[Keypoint coordinate data]

****

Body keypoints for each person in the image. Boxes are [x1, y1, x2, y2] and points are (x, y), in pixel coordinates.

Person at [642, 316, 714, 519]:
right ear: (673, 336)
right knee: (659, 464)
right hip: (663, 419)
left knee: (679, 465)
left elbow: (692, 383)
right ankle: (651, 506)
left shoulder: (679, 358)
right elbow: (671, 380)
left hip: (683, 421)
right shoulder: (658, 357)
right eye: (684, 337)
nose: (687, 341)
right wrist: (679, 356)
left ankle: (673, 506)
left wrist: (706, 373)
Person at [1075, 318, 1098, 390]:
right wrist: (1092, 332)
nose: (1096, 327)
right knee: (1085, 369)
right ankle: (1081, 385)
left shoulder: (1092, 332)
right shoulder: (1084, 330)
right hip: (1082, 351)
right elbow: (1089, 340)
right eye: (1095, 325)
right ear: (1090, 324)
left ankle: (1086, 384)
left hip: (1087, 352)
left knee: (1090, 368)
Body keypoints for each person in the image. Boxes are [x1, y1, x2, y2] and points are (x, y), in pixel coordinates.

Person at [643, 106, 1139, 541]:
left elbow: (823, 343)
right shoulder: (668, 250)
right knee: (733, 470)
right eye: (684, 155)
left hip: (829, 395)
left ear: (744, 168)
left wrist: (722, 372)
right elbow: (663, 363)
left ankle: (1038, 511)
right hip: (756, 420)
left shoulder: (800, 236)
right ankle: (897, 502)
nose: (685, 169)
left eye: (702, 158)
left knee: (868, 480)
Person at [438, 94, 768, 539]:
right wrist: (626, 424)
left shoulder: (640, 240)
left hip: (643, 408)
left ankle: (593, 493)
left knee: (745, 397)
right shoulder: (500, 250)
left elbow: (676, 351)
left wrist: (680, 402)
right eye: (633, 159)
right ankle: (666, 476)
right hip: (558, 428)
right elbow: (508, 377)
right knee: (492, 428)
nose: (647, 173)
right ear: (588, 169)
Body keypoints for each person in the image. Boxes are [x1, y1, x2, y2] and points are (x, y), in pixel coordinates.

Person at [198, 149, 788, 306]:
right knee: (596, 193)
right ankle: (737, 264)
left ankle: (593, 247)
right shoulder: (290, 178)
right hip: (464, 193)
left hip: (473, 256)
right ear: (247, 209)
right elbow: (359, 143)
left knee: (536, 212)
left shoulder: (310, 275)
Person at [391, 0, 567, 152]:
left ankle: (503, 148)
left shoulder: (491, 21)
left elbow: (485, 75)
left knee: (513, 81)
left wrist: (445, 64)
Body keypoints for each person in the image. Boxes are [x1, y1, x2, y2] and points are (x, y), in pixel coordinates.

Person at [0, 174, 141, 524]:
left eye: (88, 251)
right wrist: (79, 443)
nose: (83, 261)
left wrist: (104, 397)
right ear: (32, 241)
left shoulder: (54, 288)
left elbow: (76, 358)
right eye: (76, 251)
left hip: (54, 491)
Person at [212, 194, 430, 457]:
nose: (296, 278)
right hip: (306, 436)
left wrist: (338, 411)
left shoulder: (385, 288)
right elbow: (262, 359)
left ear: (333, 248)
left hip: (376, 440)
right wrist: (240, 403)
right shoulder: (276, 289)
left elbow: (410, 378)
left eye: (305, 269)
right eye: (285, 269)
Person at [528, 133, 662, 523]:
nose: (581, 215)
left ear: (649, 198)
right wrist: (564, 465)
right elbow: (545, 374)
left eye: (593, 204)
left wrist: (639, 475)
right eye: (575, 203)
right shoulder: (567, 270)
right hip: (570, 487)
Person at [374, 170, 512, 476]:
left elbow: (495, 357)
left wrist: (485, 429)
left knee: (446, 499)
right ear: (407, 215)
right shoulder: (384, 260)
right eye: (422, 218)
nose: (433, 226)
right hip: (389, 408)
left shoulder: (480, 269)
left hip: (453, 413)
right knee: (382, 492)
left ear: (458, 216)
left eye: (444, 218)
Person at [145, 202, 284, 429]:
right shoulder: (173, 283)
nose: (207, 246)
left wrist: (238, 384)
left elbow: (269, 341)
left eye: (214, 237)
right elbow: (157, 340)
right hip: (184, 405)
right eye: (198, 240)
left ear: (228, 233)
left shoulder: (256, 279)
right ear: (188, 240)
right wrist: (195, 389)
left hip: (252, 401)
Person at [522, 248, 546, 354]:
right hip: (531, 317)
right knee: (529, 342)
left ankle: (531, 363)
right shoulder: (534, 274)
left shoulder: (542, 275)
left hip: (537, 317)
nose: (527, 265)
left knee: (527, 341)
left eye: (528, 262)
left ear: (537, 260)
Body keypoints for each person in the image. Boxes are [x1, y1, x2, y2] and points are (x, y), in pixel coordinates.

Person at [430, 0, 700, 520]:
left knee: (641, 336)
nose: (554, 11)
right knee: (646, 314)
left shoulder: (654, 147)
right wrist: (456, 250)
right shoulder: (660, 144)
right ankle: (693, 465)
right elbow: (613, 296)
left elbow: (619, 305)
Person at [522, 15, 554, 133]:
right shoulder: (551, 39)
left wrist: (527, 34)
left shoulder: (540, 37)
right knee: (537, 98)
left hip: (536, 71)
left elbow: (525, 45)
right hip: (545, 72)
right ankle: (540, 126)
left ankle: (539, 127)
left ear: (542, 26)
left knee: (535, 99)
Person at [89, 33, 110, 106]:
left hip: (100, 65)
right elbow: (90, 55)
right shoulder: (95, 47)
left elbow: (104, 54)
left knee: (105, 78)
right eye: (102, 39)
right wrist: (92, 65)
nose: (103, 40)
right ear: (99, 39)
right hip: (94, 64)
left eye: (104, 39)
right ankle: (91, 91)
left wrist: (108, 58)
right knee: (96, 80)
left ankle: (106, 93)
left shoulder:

****

* What is required *
Please print the data above exactly as it appears.

* Solution to the problem *
Body keypoints for each person in the image. Boxes are [x1, y1, x2, y2] and points are (x, y), in pixel coordinates.

Person at [642, 316, 714, 519]:
right ear: (673, 336)
right knee: (659, 464)
right hip: (663, 419)
left knee: (679, 465)
left elbow: (692, 383)
right ankle: (651, 506)
left shoulder: (679, 358)
right elbow: (671, 380)
left hip: (683, 421)
right shoulder: (658, 357)
right eye: (684, 337)
nose: (687, 341)
right wrist: (679, 356)
left ankle: (673, 506)
left wrist: (706, 373)
Person at [1075, 318, 1098, 390]:
right wrist: (1092, 332)
nose: (1096, 327)
right knee: (1085, 369)
right ankle: (1081, 385)
left shoulder: (1092, 332)
right shoulder: (1084, 330)
right hip: (1082, 351)
right elbow: (1089, 340)
right eye: (1095, 325)
right ear: (1090, 324)
left ankle: (1086, 384)
left hip: (1087, 352)
left knee: (1090, 368)
Body keypoints for each person in the image. Boxes are [x1, y1, x2, y2] and points are (x, y), in pixel coordinates.

Person at [643, 106, 1139, 541]:
left elbow: (823, 343)
right shoulder: (668, 250)
right knee: (733, 470)
right eye: (684, 155)
left hip: (829, 395)
left ear: (744, 168)
left wrist: (722, 372)
right elbow: (663, 363)
left ankle: (1038, 511)
right hip: (756, 420)
left shoulder: (800, 236)
right ankle: (897, 502)
nose: (685, 169)
left eye: (702, 158)
left knee: (868, 480)
Person at [438, 94, 768, 539]:
right wrist: (626, 424)
left shoulder: (640, 240)
left hip: (643, 408)
left ankle: (593, 493)
left knee: (745, 397)
right shoulder: (500, 250)
left elbow: (676, 351)
left wrist: (680, 402)
right eye: (633, 159)
right ankle: (666, 476)
right hip: (558, 428)
right elbow: (508, 377)
right knee: (492, 428)
nose: (647, 173)
right ear: (588, 169)
Body keypoints for each person in the image. Boxes are [x1, y1, x2, y2] and points are (x, y), in pixel coordinates.

Person at [198, 149, 788, 306]:
right knee: (596, 193)
right ankle: (737, 264)
left ankle: (593, 247)
right shoulder: (290, 178)
right hip: (464, 193)
left hip: (473, 256)
right ear: (247, 209)
right elbow: (359, 143)
left knee: (536, 212)
left shoulder: (310, 275)
Person at [391, 0, 567, 152]:
left ankle: (503, 148)
left shoulder: (491, 21)
left elbow: (485, 75)
left knee: (513, 81)
left wrist: (445, 64)
Body keypoints for each person in the image. Boxes are [x1, y1, x2, y2] and points are (x, y), in pixel coordinates.

Person at [0, 174, 141, 524]:
left eye: (88, 251)
right wrist: (79, 443)
nose: (83, 261)
left wrist: (104, 397)
right ear: (32, 241)
left shoulder: (54, 288)
left elbow: (76, 358)
right eye: (76, 251)
left hip: (54, 491)
Person at [212, 194, 430, 457]:
nose: (296, 278)
right hip: (306, 436)
left wrist: (338, 411)
left shoulder: (385, 288)
right elbow: (262, 359)
left ear: (333, 248)
left hip: (376, 440)
right wrist: (240, 403)
right shoulder: (276, 289)
left elbow: (410, 378)
left eye: (305, 269)
right eye: (285, 269)
Person at [528, 133, 662, 523]:
nose: (581, 215)
left ear: (649, 198)
right wrist: (564, 465)
right elbow: (545, 374)
left eye: (593, 204)
left wrist: (639, 475)
right eye: (575, 203)
right shoulder: (567, 270)
right hip: (570, 487)
Person at [374, 170, 512, 476]:
left elbow: (495, 357)
left wrist: (485, 429)
left knee: (446, 499)
right ear: (407, 215)
right shoulder: (384, 260)
right eye: (422, 218)
nose: (433, 226)
right hip: (389, 408)
left shoulder: (480, 269)
left hip: (453, 413)
right knee: (382, 492)
left ear: (458, 216)
left eye: (444, 218)
Person at [145, 202, 284, 429]:
right shoulder: (173, 283)
nose: (207, 246)
left wrist: (238, 384)
left elbow: (269, 341)
left eye: (214, 237)
right elbow: (157, 340)
right hip: (184, 405)
right eye: (198, 240)
left ear: (228, 233)
left shoulder: (256, 279)
right ear: (188, 240)
right wrist: (195, 389)
left hip: (252, 401)
Person at [522, 248, 546, 354]:
right hip: (531, 317)
right knee: (529, 342)
left ankle: (531, 363)
right shoulder: (534, 274)
left shoulder: (542, 275)
left hip: (537, 317)
nose: (527, 265)
left knee: (527, 341)
left eye: (528, 262)
left ear: (537, 260)
Body keypoints for each person in the image. Boxes are [x1, y1, x2, y2] and points are (x, y), in pixel coordinates.

Person at [430, 0, 700, 520]:
left knee: (641, 336)
nose: (554, 11)
right knee: (646, 314)
left shoulder: (654, 147)
right wrist: (456, 250)
right shoulder: (660, 144)
right ankle: (693, 465)
right elbow: (613, 296)
left elbow: (619, 305)
Person at [522, 15, 554, 133]:
right shoulder: (551, 39)
left wrist: (527, 34)
left shoulder: (540, 37)
right knee: (537, 98)
left hip: (536, 71)
left elbow: (525, 45)
right hip: (545, 72)
right ankle: (540, 126)
left ankle: (539, 127)
left ear: (542, 26)
left knee: (535, 99)
Person at [89, 33, 110, 106]:
left hip: (100, 65)
right elbow: (90, 55)
right shoulder: (95, 47)
left elbow: (104, 54)
left knee: (105, 78)
right eye: (102, 39)
right wrist: (92, 65)
nose: (103, 40)
right ear: (99, 39)
right hip: (94, 64)
left eye: (104, 39)
right ankle: (91, 91)
left wrist: (108, 58)
right knee: (96, 80)
left ankle: (106, 93)
left shoulder:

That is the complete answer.